WHAT IS BEING ASKED: Copy every line of the entries below word for word, keeping their order.

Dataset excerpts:
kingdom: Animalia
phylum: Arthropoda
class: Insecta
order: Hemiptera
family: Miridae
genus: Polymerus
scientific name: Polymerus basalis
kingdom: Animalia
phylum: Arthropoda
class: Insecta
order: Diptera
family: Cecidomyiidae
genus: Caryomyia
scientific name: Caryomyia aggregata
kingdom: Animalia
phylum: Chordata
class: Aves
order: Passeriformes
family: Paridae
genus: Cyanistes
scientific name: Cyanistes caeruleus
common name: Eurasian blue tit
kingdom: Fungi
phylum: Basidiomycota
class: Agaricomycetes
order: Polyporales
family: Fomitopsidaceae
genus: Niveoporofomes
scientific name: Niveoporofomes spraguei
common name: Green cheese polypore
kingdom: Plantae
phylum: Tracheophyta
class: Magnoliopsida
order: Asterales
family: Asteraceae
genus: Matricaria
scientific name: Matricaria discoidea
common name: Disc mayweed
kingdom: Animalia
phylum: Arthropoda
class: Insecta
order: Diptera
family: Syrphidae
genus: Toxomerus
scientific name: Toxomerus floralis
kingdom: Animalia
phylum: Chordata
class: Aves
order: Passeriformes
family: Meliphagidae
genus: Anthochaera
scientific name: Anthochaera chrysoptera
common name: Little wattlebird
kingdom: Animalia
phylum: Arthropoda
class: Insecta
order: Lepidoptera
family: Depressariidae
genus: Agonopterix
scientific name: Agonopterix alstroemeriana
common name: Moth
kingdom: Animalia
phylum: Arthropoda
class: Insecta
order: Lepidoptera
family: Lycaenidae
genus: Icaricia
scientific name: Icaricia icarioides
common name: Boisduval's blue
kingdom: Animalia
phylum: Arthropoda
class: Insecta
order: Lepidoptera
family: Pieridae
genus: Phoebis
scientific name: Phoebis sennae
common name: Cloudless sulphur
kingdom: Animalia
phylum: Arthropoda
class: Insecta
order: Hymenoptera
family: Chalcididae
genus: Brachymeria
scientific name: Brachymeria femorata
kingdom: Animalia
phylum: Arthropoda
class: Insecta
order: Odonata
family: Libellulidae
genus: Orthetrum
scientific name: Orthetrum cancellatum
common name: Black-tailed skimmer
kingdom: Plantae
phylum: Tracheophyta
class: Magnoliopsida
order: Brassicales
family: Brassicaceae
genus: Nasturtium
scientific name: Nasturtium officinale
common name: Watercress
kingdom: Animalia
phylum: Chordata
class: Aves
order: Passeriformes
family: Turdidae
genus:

RESULT:
kingdom: Animalia
phylum: Arthropoda
class: Insecta
order: Hemiptera
family: Miridae
genus: Polymerus
scientific name: Polymerus basalis
kingdom: Animalia
phylum: Arthropoda
class: Insecta
order: Diptera
family: Cecidomyiidae
genus: Caryomyia
scientific name: Caryomyia aggregata
kingdom: Animalia
phylum: Chordata
class: Aves
order: Passeriformes
family: Paridae
genus: Cyanistes
scientific name: Cyanistes caeruleus
common name: Eurasian blue tit
kingdom: Fungi
phylum: Basidiomycota
class: Agaricomycetes
order: Polyporales
family: Fomitopsidaceae
genus: Niveoporofomes
scientific name: Niveoporofomes spraguei
common name: Green cheese polypore
kingdom: Plantae
phylum: Tracheophyta
class: Magnoliopsida
order: Asterales
family: Asteraceae
genus: Matricaria
scientific name: Matricaria discoidea
common name: Disc mayweed
kingdom: Animalia
phylum: Arthropoda
class: Insecta
order: Diptera
family: Syrphidae
genus: Toxomerus
scientific name: Toxomerus floralis
kingdom: Animalia
phylum: Chordata
class: Aves
order: Passeriformes
family: Meliphagidae
genus: Anthochaera
scientific name: Anthochaera chrysoptera
common name: Little wattlebird
kingdom: Animalia
phylum: Arthropoda
class: Insecta
order: Lepidoptera
family: Depressariidae
genus: Agonopterix
scientific name: Agonopterix alstroemeriana
common name: Moth
kingdom: Animalia
phylum: Arthropoda
class: Insecta
order: Lepidoptera
family: Lycaenidae
genus: Icaricia
scientific name: Icaricia icarioides
common name: Boisduval's blue
kingdom: Animalia
phylum: Arthropoda
class: Insecta
order: Lepidoptera
family: Pieridae
genus: Phoebis
scientific name: Phoebis sennae
common name: Cloudless sulphur
kingdom: Animalia
phylum: Arthropoda
class: Insecta
order: Hymenoptera
family: Chalcididae
genus: Brachymeria
scientific name: Brachymeria femorata
kingdom: Animalia
phylum: Arthropoda
class: Insecta
order: Odonata
family: Libellulidae
genus: Orthetrum
scientific name: Orthetrum cancellatum
common name: Black-tailed skimmer
kingdom: Plantae
phylum: Tracheophyta
class: Magnoliopsida
order: Brassicales
family: Brassicaceae
genus: Nasturtium
scientific name: Nasturtium officinale
common name: Watercress
kingdom: Animalia
phylum: Chordata
class: Aves
order: Passeriformes
family: Turdidae
genus:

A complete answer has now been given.